AS FOR the future, I can only speculate on the basis of what I heard. I met Israeli officials who believe that, when peace comes, the refugee Arabs should be readmitted after careful screening. I met others who look upon the Arab exodus as an unexpected and enormous favor conferred upon Israel by its enemies. The Arab problem had solved itself, they said, with the help of the Mufti; why should the Jews voluntarily revive it when, above all, they need land and houses for their own immigration and freedom from the endless vexations that arise from a big and unassimilable minority? “They fled. Let them settle somewhere else–in an Arab country. Evidently they don’t want to stay in a Jewish state. Why should we be expected to take them back?”
One of the wisest men in Israel, a man whose life has been spent in intimate association with Arabs and who had always believed in the possibility of close and understanding relations with them, told me his views had been forcibly changed by their behavior. “We will not take them back,” he said, “except perhaps in limited numbers. They have forfeited all claim on us. Those that stayed shall have every right of a citizen of Israel; those that went, none.” He advocated an exchange of populations, Israel to take all the Jews now in the Arab states in return for the Arabs who had fled. He thought this might be negotiated as part of a peace agreement, especially if some financial compensation were included.
I asked him about the Arabs who had remained behind–perhaps 5,000 in Haifa, the whole Arab population of Nazareth, some 20,000, and scattered groups throughout the country, amounting, by Israeli estimates, to something less than 70,000, including “Christians and others.” “You will see them,” he said, “when you go to Nazareth. You can talk to their leaders. None has suffered any harm outside of what the fighting itself has done. In Haifa and Nazareth hundreds of Arabs are employed in the municipal services — they worked in the Haifa refineries, too, until lack of oil closed down the operations.
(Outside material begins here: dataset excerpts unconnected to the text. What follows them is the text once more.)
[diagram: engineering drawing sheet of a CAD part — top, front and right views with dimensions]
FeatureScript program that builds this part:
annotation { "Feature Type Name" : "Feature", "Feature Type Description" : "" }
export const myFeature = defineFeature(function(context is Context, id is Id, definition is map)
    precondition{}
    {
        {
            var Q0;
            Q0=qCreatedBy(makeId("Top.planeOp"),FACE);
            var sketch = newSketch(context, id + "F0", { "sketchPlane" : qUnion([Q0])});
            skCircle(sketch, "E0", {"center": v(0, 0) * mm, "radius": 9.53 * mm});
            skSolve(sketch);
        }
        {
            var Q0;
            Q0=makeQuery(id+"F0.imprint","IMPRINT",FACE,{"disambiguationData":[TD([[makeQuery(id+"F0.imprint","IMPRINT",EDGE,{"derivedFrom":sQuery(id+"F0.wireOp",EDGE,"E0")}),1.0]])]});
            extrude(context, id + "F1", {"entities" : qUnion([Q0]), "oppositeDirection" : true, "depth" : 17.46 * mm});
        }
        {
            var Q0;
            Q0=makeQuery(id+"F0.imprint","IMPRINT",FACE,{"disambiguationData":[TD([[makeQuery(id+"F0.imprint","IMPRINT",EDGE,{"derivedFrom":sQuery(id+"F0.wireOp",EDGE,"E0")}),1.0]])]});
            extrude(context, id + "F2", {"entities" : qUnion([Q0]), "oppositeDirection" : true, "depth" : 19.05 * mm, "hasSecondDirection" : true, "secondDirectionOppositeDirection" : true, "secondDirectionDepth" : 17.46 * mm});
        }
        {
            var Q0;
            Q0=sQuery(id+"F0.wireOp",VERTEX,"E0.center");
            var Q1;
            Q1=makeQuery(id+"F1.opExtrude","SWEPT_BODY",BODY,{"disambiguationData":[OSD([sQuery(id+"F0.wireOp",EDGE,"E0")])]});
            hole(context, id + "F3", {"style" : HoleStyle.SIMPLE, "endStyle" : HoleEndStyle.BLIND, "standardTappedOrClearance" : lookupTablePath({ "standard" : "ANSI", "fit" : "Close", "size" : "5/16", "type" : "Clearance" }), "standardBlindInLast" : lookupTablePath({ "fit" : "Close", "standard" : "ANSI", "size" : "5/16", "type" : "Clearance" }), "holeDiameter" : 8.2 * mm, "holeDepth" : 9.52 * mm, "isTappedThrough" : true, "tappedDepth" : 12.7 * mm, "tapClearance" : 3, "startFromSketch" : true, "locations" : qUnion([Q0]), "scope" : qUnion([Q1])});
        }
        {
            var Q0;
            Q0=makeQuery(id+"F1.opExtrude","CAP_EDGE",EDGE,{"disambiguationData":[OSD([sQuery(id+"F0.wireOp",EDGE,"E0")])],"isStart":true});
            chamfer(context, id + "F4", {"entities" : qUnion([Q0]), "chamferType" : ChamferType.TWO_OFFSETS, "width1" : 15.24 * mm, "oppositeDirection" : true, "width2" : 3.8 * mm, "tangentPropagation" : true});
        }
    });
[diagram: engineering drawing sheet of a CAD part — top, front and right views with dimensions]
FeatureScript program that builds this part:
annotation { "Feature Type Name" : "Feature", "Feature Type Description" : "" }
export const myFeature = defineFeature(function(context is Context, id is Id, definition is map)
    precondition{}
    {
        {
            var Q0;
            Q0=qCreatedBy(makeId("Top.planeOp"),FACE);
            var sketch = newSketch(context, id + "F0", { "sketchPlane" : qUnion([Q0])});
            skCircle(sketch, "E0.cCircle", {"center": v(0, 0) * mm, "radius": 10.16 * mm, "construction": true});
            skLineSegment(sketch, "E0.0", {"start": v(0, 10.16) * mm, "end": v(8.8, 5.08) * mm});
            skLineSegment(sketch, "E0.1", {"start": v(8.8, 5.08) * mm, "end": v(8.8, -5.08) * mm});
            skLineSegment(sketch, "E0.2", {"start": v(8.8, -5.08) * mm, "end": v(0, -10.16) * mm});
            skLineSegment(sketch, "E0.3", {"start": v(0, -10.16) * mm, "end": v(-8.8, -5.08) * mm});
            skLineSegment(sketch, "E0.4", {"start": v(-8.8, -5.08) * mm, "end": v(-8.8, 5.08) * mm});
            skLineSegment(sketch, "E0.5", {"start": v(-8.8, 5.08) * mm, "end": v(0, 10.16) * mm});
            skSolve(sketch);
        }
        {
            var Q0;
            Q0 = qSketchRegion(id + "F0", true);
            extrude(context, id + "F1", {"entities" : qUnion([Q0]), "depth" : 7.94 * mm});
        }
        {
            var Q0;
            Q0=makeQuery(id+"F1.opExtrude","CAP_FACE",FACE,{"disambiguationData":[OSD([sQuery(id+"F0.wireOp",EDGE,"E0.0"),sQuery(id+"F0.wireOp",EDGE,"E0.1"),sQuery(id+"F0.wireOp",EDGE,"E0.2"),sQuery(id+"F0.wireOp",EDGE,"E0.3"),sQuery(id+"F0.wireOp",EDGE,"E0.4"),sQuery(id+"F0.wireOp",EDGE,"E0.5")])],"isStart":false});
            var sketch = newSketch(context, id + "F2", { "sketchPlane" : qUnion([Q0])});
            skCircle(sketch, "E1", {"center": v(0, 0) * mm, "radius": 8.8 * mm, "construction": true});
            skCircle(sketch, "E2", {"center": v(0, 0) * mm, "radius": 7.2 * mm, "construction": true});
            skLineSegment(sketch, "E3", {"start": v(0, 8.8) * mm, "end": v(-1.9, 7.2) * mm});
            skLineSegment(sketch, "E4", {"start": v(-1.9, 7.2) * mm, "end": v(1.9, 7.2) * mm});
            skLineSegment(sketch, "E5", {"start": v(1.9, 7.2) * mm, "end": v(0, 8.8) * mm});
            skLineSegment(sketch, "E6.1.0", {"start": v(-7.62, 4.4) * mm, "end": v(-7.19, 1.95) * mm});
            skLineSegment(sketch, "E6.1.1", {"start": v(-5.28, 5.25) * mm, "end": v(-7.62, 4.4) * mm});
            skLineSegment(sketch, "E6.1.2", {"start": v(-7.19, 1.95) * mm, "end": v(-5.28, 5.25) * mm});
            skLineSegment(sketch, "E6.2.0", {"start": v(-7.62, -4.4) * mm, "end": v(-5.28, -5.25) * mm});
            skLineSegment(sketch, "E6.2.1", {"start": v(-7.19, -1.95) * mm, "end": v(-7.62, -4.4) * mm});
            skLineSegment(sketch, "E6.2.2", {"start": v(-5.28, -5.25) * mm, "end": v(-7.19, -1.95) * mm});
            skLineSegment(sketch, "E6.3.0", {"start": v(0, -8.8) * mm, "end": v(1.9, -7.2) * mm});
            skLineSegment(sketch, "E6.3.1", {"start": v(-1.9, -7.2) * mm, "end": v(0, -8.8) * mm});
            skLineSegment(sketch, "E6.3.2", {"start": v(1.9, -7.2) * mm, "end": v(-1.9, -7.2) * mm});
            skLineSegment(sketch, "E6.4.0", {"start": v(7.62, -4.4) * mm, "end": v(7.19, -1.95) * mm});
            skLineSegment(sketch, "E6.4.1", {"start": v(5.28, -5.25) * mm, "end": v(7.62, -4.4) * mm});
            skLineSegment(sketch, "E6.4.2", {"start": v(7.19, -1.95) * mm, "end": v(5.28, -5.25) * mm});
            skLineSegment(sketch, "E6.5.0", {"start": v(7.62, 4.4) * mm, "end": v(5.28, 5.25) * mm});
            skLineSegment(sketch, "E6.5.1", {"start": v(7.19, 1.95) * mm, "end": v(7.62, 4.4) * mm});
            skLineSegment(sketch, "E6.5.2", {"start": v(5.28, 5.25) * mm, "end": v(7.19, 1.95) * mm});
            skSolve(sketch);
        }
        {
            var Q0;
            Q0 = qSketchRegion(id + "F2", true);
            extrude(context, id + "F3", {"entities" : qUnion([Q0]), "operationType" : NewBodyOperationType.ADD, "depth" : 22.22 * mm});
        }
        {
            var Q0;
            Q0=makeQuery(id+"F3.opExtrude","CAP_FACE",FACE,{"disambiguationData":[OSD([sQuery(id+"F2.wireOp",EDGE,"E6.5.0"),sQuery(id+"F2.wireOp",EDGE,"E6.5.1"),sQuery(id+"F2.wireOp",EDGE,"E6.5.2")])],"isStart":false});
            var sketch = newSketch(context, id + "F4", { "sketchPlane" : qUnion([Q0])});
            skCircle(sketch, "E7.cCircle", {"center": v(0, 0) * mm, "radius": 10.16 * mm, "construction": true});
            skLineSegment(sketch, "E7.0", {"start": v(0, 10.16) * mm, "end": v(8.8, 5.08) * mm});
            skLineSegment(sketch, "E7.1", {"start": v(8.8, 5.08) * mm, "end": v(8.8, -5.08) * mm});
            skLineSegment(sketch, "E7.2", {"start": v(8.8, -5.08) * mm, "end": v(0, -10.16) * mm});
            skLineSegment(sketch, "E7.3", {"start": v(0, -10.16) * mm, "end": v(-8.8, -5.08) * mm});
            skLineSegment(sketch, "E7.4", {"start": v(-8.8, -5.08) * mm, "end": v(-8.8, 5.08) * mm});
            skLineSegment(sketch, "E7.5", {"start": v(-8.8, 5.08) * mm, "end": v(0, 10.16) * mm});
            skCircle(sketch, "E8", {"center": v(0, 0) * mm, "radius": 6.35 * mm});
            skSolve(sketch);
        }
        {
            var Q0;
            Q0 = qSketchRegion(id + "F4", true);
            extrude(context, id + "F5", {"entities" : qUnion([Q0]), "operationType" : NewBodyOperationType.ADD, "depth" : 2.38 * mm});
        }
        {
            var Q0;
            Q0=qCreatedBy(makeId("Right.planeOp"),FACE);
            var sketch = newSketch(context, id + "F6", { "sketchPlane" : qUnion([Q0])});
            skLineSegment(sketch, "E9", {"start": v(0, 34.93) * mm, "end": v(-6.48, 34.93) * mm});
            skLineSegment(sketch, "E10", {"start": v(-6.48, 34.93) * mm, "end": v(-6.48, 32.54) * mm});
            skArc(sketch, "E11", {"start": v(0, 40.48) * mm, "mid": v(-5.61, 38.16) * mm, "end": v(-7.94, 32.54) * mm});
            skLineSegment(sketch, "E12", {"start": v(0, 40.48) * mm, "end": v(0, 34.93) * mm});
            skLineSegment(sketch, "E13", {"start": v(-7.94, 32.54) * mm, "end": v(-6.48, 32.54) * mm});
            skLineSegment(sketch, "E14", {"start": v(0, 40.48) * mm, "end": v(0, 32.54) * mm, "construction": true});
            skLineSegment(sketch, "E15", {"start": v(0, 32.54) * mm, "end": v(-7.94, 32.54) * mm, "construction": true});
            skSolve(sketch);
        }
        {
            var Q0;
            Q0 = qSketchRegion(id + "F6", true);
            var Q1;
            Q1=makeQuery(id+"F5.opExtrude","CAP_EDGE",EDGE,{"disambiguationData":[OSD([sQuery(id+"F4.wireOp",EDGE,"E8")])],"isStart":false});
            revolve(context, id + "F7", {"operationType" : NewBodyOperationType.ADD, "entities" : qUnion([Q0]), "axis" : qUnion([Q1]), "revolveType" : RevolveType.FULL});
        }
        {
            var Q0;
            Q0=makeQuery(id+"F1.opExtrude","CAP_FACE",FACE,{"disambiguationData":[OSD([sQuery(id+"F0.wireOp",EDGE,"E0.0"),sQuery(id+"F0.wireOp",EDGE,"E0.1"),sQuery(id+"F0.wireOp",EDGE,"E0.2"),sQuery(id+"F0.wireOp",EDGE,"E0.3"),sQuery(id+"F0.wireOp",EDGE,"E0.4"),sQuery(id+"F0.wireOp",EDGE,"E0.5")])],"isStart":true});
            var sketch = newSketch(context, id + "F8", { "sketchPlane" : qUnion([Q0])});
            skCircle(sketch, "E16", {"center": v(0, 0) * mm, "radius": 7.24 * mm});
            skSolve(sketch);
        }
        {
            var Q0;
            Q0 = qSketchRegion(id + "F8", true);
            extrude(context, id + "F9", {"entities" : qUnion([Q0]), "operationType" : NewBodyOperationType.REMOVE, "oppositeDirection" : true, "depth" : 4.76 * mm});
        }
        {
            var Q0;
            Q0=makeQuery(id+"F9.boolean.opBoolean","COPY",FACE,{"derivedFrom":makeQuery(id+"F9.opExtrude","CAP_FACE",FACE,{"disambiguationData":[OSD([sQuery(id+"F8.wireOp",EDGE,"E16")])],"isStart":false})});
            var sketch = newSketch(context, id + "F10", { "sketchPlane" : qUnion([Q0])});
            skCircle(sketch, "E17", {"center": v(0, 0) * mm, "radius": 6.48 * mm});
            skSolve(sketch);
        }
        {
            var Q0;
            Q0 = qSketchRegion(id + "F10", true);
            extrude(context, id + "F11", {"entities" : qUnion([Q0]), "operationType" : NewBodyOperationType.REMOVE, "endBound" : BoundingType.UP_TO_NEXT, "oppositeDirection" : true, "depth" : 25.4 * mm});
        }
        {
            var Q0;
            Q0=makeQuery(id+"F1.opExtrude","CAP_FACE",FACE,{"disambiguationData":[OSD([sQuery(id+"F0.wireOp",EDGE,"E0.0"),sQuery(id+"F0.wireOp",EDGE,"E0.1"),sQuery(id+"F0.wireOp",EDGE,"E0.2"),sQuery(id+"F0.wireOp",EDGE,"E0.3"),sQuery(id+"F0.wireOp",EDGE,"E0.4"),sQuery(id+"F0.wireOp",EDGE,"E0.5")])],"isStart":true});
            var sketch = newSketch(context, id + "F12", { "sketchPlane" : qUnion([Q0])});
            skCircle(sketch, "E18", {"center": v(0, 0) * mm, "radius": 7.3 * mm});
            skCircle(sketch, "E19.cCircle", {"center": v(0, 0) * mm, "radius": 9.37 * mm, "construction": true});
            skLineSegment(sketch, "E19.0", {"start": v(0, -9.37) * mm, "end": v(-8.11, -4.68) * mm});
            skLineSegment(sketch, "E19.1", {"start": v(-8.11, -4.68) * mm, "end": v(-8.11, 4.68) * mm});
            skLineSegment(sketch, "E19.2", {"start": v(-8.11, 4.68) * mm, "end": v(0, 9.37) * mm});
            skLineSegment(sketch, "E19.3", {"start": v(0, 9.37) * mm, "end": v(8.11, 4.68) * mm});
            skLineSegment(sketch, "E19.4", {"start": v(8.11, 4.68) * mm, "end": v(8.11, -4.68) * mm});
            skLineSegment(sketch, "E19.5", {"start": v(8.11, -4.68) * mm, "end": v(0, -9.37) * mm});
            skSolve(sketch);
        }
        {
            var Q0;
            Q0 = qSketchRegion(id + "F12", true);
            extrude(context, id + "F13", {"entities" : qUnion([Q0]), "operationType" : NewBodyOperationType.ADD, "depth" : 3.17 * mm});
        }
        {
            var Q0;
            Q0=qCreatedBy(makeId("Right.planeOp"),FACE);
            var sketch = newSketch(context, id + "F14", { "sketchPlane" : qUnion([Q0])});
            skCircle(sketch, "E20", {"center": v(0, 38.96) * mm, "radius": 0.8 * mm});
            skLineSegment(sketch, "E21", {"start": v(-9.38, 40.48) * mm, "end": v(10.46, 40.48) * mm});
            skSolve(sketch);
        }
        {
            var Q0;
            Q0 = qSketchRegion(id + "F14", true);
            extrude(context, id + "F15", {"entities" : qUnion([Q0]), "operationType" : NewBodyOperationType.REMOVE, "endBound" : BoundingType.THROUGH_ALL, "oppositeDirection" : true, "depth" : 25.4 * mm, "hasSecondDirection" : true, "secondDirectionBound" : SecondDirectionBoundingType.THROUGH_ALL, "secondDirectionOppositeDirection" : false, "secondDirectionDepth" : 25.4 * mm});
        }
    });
Wherever Arabs are employed in Israel they have the same conditions as Jewish workers, and the same pay. Almost the first act of the Israeli government was a measure equalizing wages. This may not make the Arab rulers and political leaders more anxious to make peace, but as the word spreads in the Arab countries it will have an effect on the masses, who have been taught to believe the Jews want only to oppress if not to murder them.” “It may also incline the refugees to come back to Israel,” I suggested. “It may; yes,” he said, but his expression as he said it indicated that it would not matter much what their inclinations were.